La théorie de la justice de John Rawls est une tentative de répondre aux difficultés identifiées à propos de la mise en œuvre de l'égalité. Rawls propose une expérience de pensée, la « position originelle », dans laquelle des individus rationnels, placés derrière un « voile d'ignorance » (ignorant leur position sociale, leurs talents, etc.), doivent choisir les principes de justice qui gouverneront leur société. Selon Rawls, ces individus choisiraient deux principes :

  1. Le principe d'égale liberté : chaque personne doit avoir un droit égal au système le plus étendu de libertés de base compatible avec un système similaire de libertés pour les autres.
  2. Le principe de différence : les inégalités sociales et économiques doivent être organisées de façon à ce qu'elles soient à la fois (a) au plus grand bénéfice des plus désavantagés, et (b) attachées à des positions et des fonctions ouvertes à tous dans des conditions d'égalité équitable des chances.

Le principe de différence justifie donc une certaine inégalité, à condition qu'elle profite aux plus défavorisés. Il s'agit d'une tentative de concilier égalité et efficacité économique.

Lire aussi: Analyse : Congé Paternité et Rémunération

PMA et Égalité : Un Débat Contemporain

La question de la procréation médicalement assistée (PMA) soulève des questions complexes en termes d'égalité et de justice. L'accès à la PMA est-il un droit ? Si oui, pour qui ? Faut-il réserver la PMA aux couples hétérosexuels infertiles, ou l'ouvrir aux couples de femmes et aux femmes seules ?

Ces questions mettent en lumière les tensions entre différentes conceptions de l'égalité :

  • Égalité formelle : accès égal à la PMA pour tous, indépendamment de leur orientation sexuelle ou de leur situation familiale.
  • Égalité réelle : accès à la PMA qui tienne compte des besoins spécifiques de chaque individu ou couple.
  • Justice distributive : répartition équitable des ressources disponibles pour la PMA, en tenant compte des priorités sociales et des contraintes budgétaires.

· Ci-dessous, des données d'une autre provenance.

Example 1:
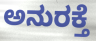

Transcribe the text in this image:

ಅನುರಕ್ತೆ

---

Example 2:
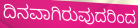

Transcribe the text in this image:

ದಿನವಾಗಿರುವುದರಿಂದ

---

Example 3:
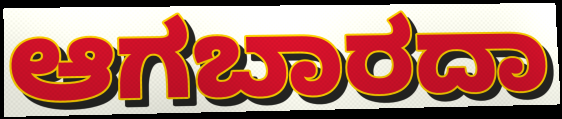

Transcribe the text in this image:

ಆಗಬಾರದಾ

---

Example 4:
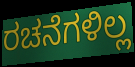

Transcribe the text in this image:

ರಚನೆಗಳಿಲ್ಲ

Le débat sur la PMA illustre la difficulté de traduire les principes d'égalité et de justice dans des politiques concrètes. Il nécessite une réflexion approfondie sur les valeurs et les priorités de notre société.

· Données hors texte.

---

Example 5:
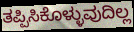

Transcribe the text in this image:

ತಪ್ಪಿಸಿಕೊಳ್ಳುವುದಿಲ್ಲ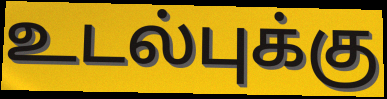
உடல்புக்குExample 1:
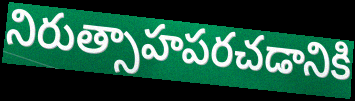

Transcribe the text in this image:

నిరుత్సాహపరచడానికి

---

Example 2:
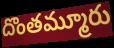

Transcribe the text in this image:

దొంతమ్మూరు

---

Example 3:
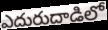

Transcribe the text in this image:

ఎదురుదాడిలో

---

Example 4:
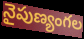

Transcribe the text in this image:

నైపుణ్యంగల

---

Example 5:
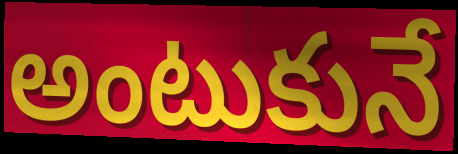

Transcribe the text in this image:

అంటుకునే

Objectivité et Quantification : Conventions Statistiques vs. Conventions Sociales

La quantification est souvent perçue comme un moyen d'atteindre l'objectivité, mais il est important de distinguer les conventions statistiques des conventions sociales. Les conventions statistiques sont des règles élaborées par des experts dans le but de mesurer et de comparer des phénomènes sociaux. Elles visent l'impartialité et l'égalité de traitement. Cependant, elles peuvent aussi être perçues comme des injonctions, car elles imposent un cadre de référence aux individus interrogés.

Les conventions sociales, quant à elles, sont des attentes mutuelles qui permettent aux individus de se coordonner dans la vie quotidienne. Elles sont pragmatiques et normatives, et elles sont liées aux conceptions du juste de chaque individu. L'objectivité qui en découle n'est ni subjective ni objective au sens strict, mais plutôt une condensation de moments cognitifs, pragmatiques et normatifs.

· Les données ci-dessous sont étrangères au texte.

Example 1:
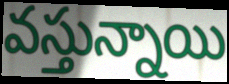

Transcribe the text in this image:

వస్తున్నాయి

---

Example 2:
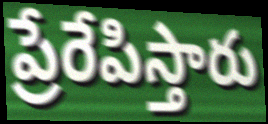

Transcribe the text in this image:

ప్రేరేపిస్తారు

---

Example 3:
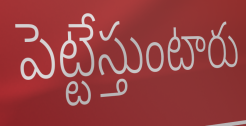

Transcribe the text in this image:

పెట్టేస్తుంటారు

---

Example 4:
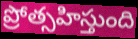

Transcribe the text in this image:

ప్రోత్సహిస్తుంది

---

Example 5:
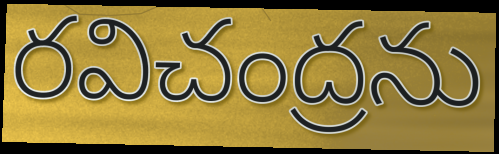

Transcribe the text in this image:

రవిచంద్రను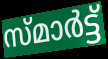
സ്മാർട്ട്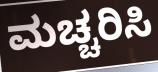
ಮಚ್ಚರಿಸಿ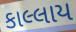
કાલ્લાય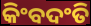
କିଂବଦଂତି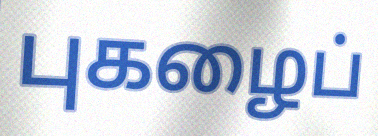
புகழைப்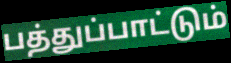
பத்துப்பாட்டும்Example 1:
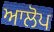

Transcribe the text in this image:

ਆਲੋਪ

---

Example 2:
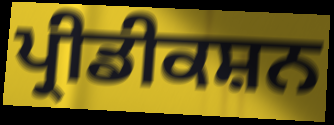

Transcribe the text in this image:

ਪ੍ਰੀਡੀਕਸ਼ਨ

Il est donc essentiel de prendre en compte la pluralité des mondes sociaux et la liberté des individus lorsqu'on analyse les processus sociaux de quantification. La personne n'est pas un simple individu rationnel, mais un être social inscrit dans des collectifs d'appartenance. Elle peut avoir d'autres modes de connaissance du réel et d'autres idées sur la manière de quantifier et d'en user socialement.